What the Platforms Are Doing
To their credit, the major platforms prepared for this election with more rigor than any previous cycle.
Twitter implemented a policy of labeling tweets with premature claims of election victory and tweets with unsubstantiated claims about election integrity. They reduced the virality of labeled tweets by disabling one-click retweets and requiring users to add their own commentary. They applied these policies to tweets from the President.
Facebook established a "political ads moratorium" in the final week before the election, banned new political ads, and is showing notifications to users who interact with election-related content directing them to authoritative information sources. They also committed to reducing the distribution of content that their fact-checking partners flag as false.
YouTube updated its recommendation algorithm to prioritize authoritative news sources in election-related searches and added information panels with official election results from the Associated Press.
These are meaningful steps. They are also insufficient. The interventions happen downstream of the core dynamic: the algorithmic amplification of emotionally charged content. Labeling a tweet after it has been seen by millions of people is damage mitigation, not prevention.
Where This Goes
I think we are at the beginning of a reckoning that will take years to play out. Several trajectories seem plausible:
Regulatory intervention is coming, regardless of who wins this election. Both parties have grievances with the platforms, albeit different ones. Some form of platform regulation, whether it involves modifications to Section 230, antitrust action, or new transparency requirements for algorithmic recommendation, seems inevitable.
Platform fragmentation is already happening. Users who feel that mainstream platforms are too restrictive are migrating to alternative platforms with weaker moderation. This fragments the information ecosystem further but may reduce the concentration of power in a handful of companies.

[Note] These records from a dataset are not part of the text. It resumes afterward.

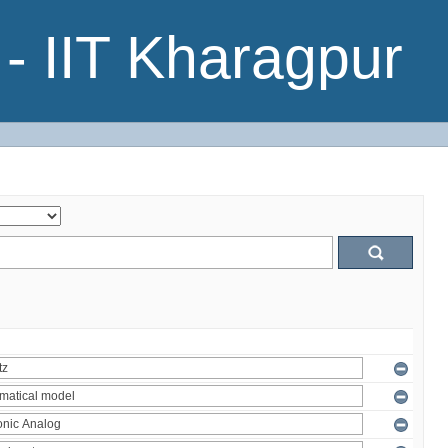
- IIT Kharagpur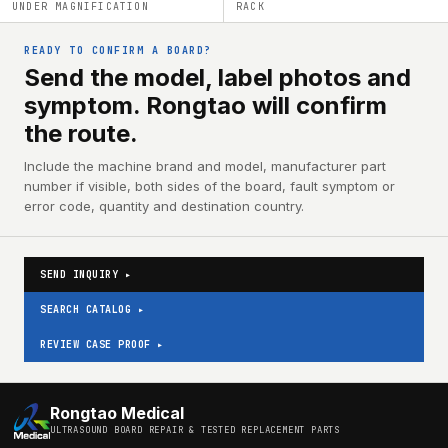
UNDER MAGNIFICATION
RACK
READY TO CONFIRM A BOARD?
Send the model, label photos and
symptom. Rongtao will confirm
the route.
Include the machine brand and model, manufacturer part
number if visible, both sides of the board, fault symptom or
error code, quantity and destination country.
SEND INQUIRY ▸
SEARCH CATALOG ▸
REVIEW CASE PROOF ▸
Rongtao Medical
ULTRASOUND BOARD REPAIR & TESTED REPLACEMENT PARTS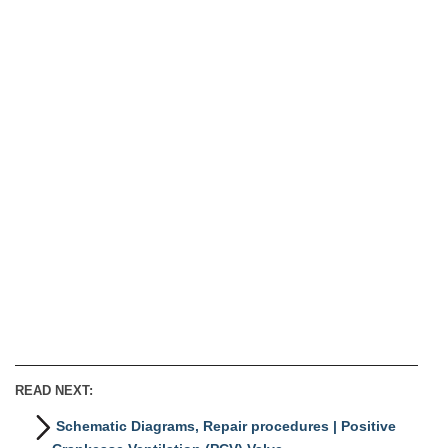
READ NEXT:
Schematic Diagrams, Repair procedures | Positive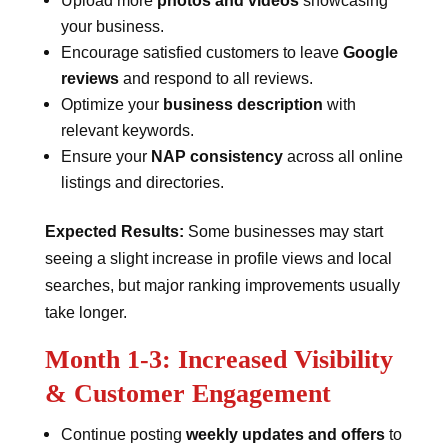
Upload more
photos and videos
showcasing
your business.
Encourage satisfied customers to leave
Google
reviews
and respond to all reviews.
Optimize your
business description
with
relevant keywords.
Ensure your
NAP consistency
across all online
listings and directories.
Expected Results:
Some businesses may start
seeing a slight increase in profile views and local
searches, but major ranking improvements usually
take longer.
Month 1-3: Increased Visibility
& Customer Engagement
Continue posting
weekly updates and offers
to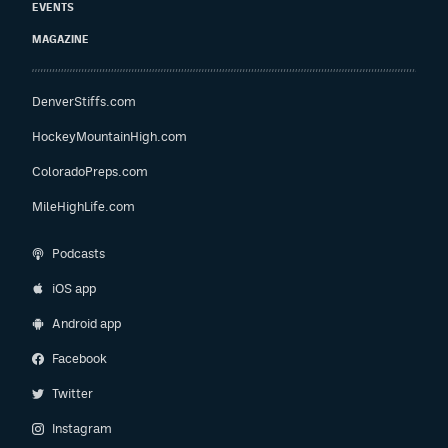
EVENTS
MAGAZINE
DenverStiffs.com
HockeyMountainHigh.com
ColoradoPreps.com
MileHighLife.com
Podcasts
iOS app
Android app
Facebook
Twitter
Instagram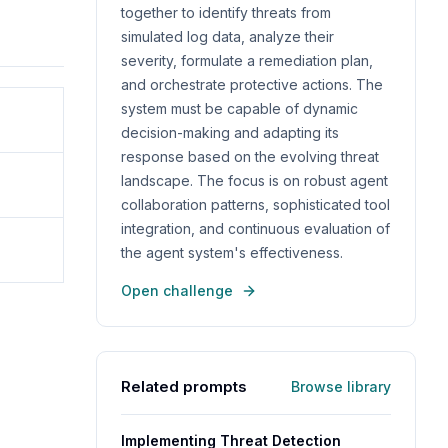
together to identify threats from
simulated log data, analyze their
severity, formulate a remediation plan,
and orchestrate protective actions. The
system must be capable of dynamic
decision-making and adapting its
response based on the evolving threat
landscape. The focus is on robust agent
collaboration patterns, sophisticated tool
integration, and continuous evaluation of
the agent system's effectiveness.
Open challenge
Related prompts
Browse library
Implementing Threat Detection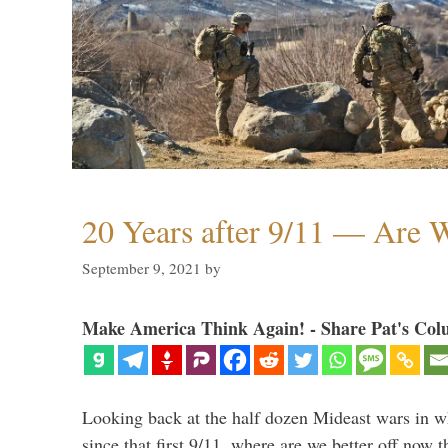
20 Years after 9/11 — Are W
September 9, 2021
by
Make America Think Again! - Share Pat's Col
Looking back at the half dozen Mideast wars in 
since that first 9/11, where are we better off now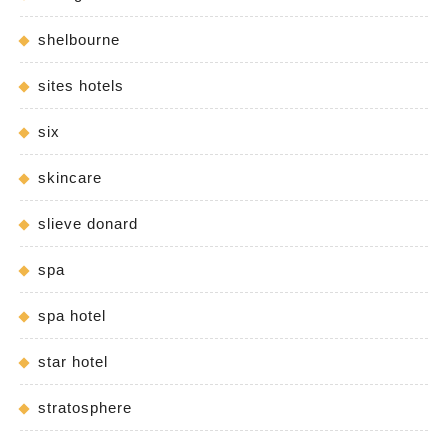
shelbourne
sites hotels
six
skincare
slieve donard
spa
spa hotel
star hotel
stratosphere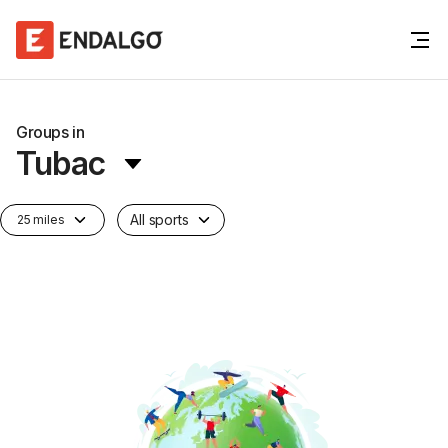
Groups in
Tubac
All sports
25 miles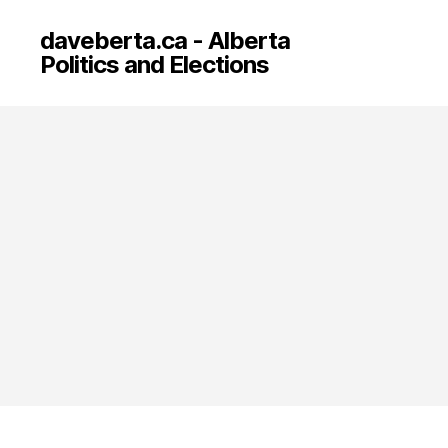
daveberta.ca - Alberta
Politics and Elections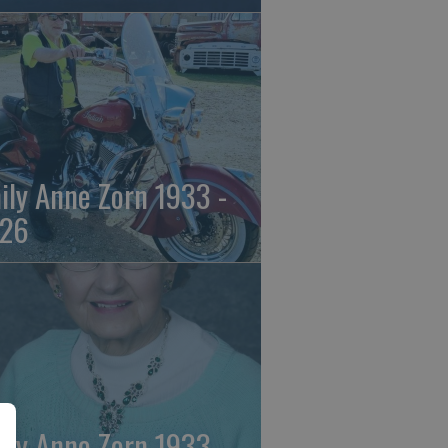
ily Anne Zorn 1933 -
26
ily Anne Zorn 1933 -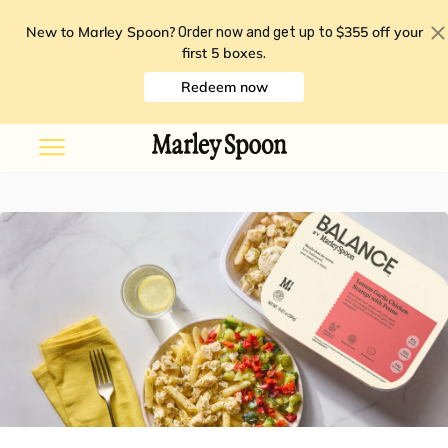
New to Marley Spoon?
$355 off your
Order now and get up to
first 5 boxes
.
Redeem now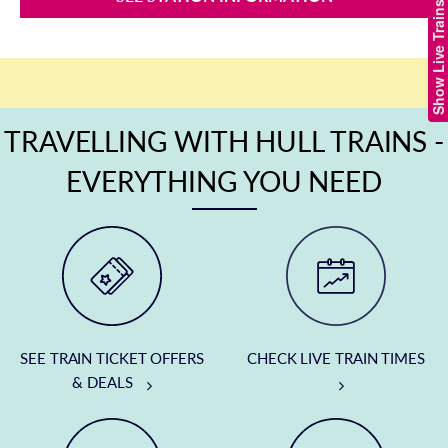
Show Live Trains
TRAVELLING WITH HULL TRAINS -
EVERYTHING YOU NEED
SEE TRAIN TICKET OFFERS
CHECK LIVE TRAIN TIMES
& DEALS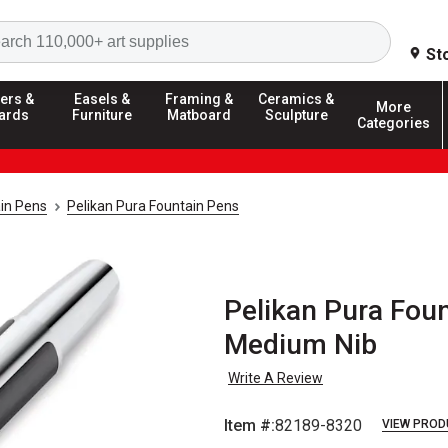
Search
St
ers &
Easels &
Framing &
Ceramics &
More
ards
Furniture
Matboard
Sculpture
Categories
in Pens
Pelikan Pura Fountain Pens
Pelikan Pura Foun
Medium Nib
Write A Review
Item #:
82189-8320
VIEW PROD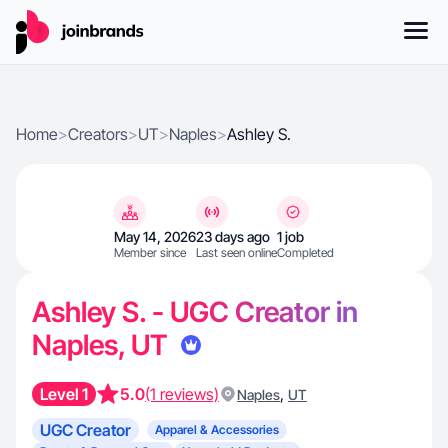
Home
>
Creators
>
UT
>
Naples
>
Ashley S.
May 14, 2026
23 days ago
1 job
Member since
Last seen online
Completed
Ashley S. - UGC Creator in
Naples, UT
Level 1
5.0
(1 reviews)
,
Naples
UT
UGC Creator
Apparel & Accessories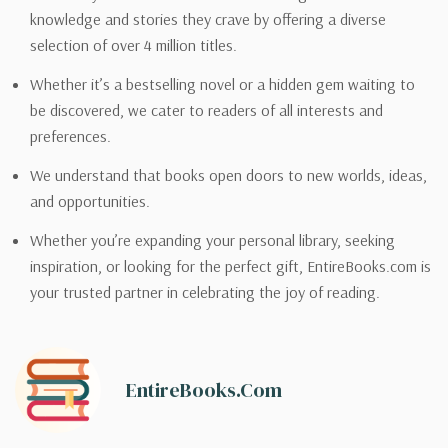
knowledge and stories they crave by offering a diverse
selection of over 4 million titles.
Whether it’s a bestselling novel or a hidden gem waiting to
be discovered, we cater to readers of all interests and
preferences.
We understand that books open doors to new worlds, ideas,
and opportunities.
Whether you’re expanding your personal library, seeking
inspiration, or looking for the perfect gift, EntireBooks.com is
your trusted partner in celebrating the joy of reading.
EntireBooks.com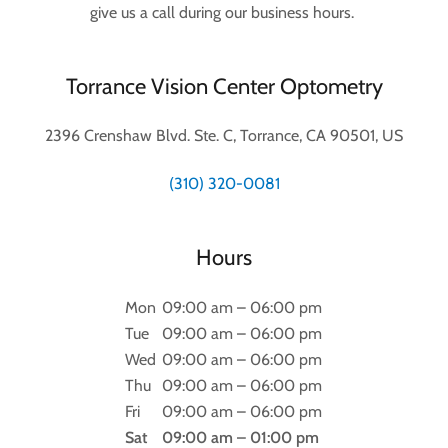
give us a call during our business hours.
Torrance Vision Center Optometry
2396 Crenshaw Blvd. Ste. C, Torrance, CA 90501, US
(310) 320-0081
Hours
Mon
09:00 am – 06:00 pm
Tue
09:00 am – 06:00 pm
Wed
09:00 am – 06:00 pm
Thu
09:00 am – 06:00 pm
Fri
09:00 am – 06:00 pm
Sat
09:00 am – 01:00 pm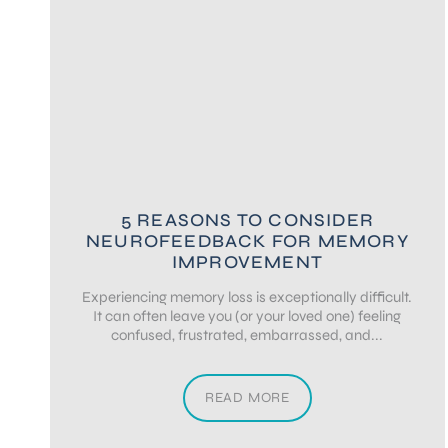
5 REASONS TO CONSIDER
NEUROFEEDBACK FOR MEMORY
IMPROVEMENT
Experiencing memory loss is exceptionally difficult.
It can often leave you (or your loved one) feeling
confused, frustrated, embarrassed, and...
READ MORE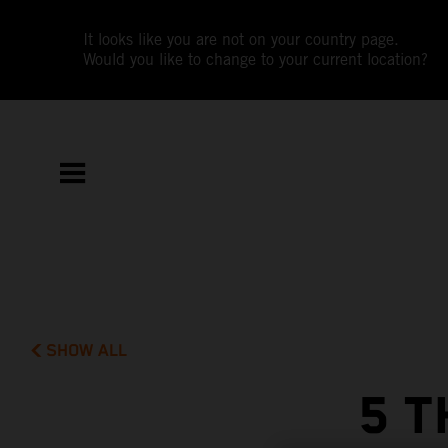
It looks like you are not on your country page.
Would you like to change to your current location?
SHOW ALL
5 T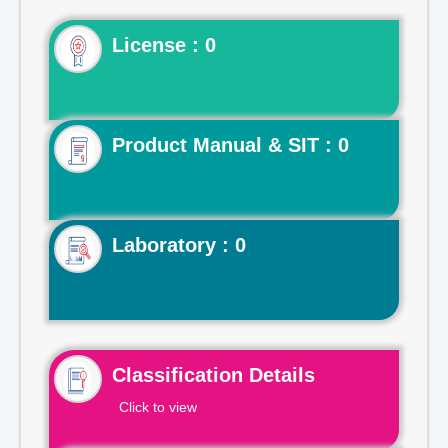
License : 0
Product Manual & SIT : 0
Laboratory : 0
Classification Details
Click to view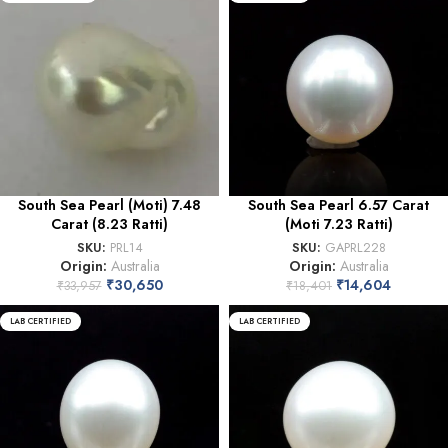
South Sea Pearl (Moti) 7.48
South Sea Pearl 6.57 Carat
Carat (8.23 Ratti)
(Moti 7.23 Ratti)
SKU:
PRL14
SKU:
GAPRL228
Origin:
Australia
Origin:
Australia
₹
30,650
₹
14,604
₹
33,957
₹
18,401
LAB CERTIFIED
LAB CERTIFIED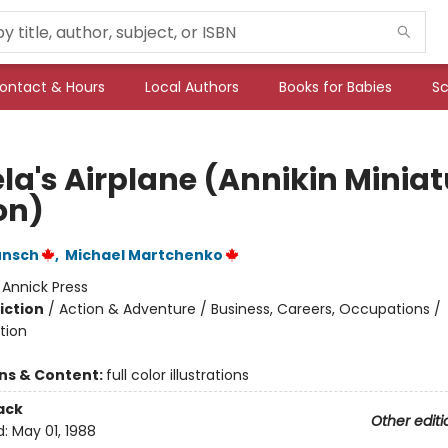
ontact & Hours
Local Authors
Books for Babies
Sc
la's Airplane (Annikin Miniat
on)
unsch
,
Michael Martchenko
:
Annick Press
iction
/
Action & Adventure / Business, Careers, Occupations /
tion
ons & Content:
full color illustrations
ack
Other editi
d:
May 01, 1988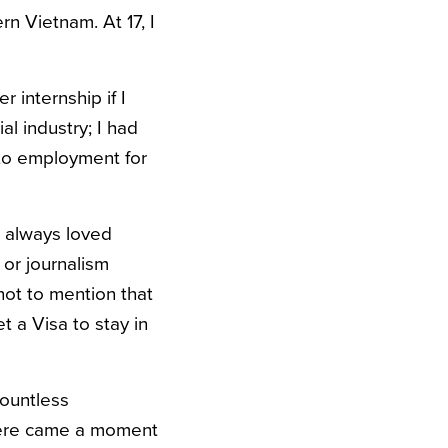
n Vietnam. At 17, I
 internship if I
al industry; I had
e to employment for
d always loved
 or journalism
not to mention that
t a Visa to stay in
countless
There came a moment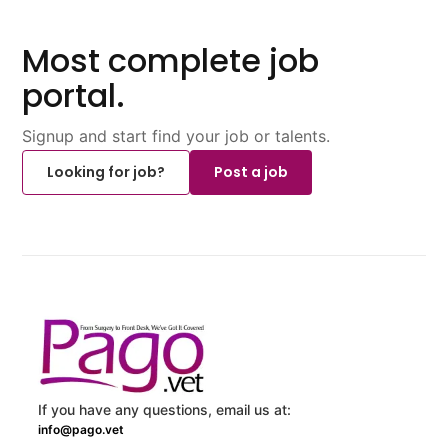
Most complete job
portal.
Signup and start find your job or talents.
Looking for job?
Post a job
If you have any questions, email us at:
info@pago.vet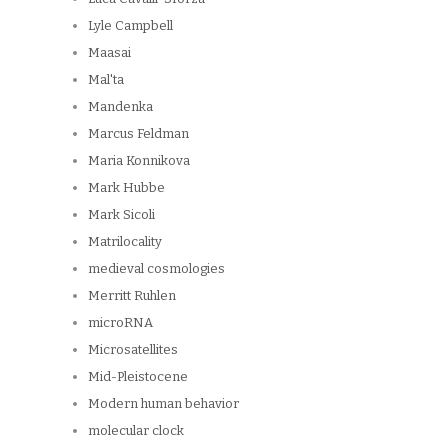
Lyle Campbell
Maasai
Mal'ta
Mandenka
Marcus Feldman
Maria Konnikova
Mark Hubbe
Mark Sicoli
Matrilocality
medieval cosmologies
Merritt Ruhlen
microRNA
Microsatellites
Mid-Pleistocene
Modern human behavior
molecular clock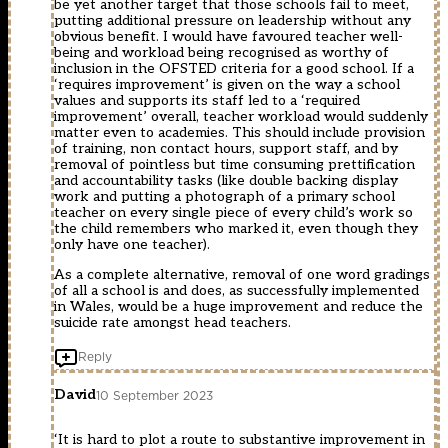
be yet another target that those schools fail to meet,
putting additional pressure on leadership without any
obvious benefit. I would have favoured teacher well-
being and workload being recognised as worthy of
inclusion in the OFSTED criteria for a good school. If a
‘requires improvement’ is given on the way a school
values and supports its staff led to a ‘required
improvement’ overall, teacher workload would suddenly
matter even to academies. This should include provision
of training, non contact hours, support staff, and by
removal of pointless but time consuming prettification
and accountability tasks (like double backing display
work and putting a photograph of a primary school
teacher on every single piece of every child’s work so
the child remembers who marked it, even though they
only have one teacher).
As a complete alternative, removal of one word gradings
of all a school is and does, as successfully implemented
in Wales, would be a huge improvement and reduce the
suicide rate amongst head teachers.
Reply
David
10 September 2023
‘It is hard to plot a route to substantive improvement in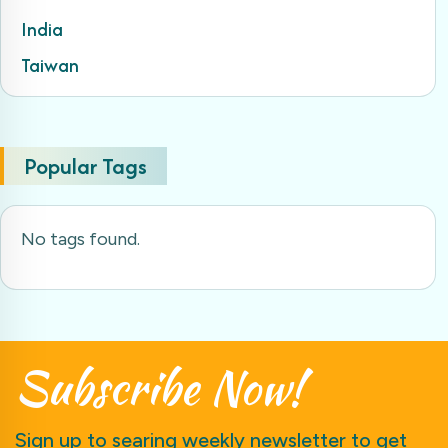
India
Taiwan
Popular Tags
No tags found.
Subscribe
Now!
Sign up to searing weekly newsletter to get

Business model evolution may eventually happen. Subscription-based social media, where the user is the customer rather than the product, would change the incentive structure around content amplification. But the advertising model is enormously profitable, and the network effects that keep users on existing platforms are powerful.
An Engineer's Discomfort
I build systems for a living. I believe in the power of technology to solve problems. But the problems we are seeing with social media and democratic governance are not engineering problems. They are social, political, and philosophical problems that manifest through technology.
No algorithm will solve the tension between free expression and preventing the spread of harmful disinformation. No content moderation system will scale to the volume of human communication while respecting context and nuance. No platform design will simultaneously maximize engagement and promote civic health.
These are tradeoffs, not optimizations. And tradeoffs require values-based decisions that are outside the scope of what engineering teams are equipped or authorized to make.
The election will be decided, eventually. The ballot counting will finish. A president will be inaugurated. But the information environment that shaped this election will persist, and the platforms that built it will continue to operate on the same fundamental logic that produced the chaos we are witnessing.
We built these systems. We need to reckon with what they have become.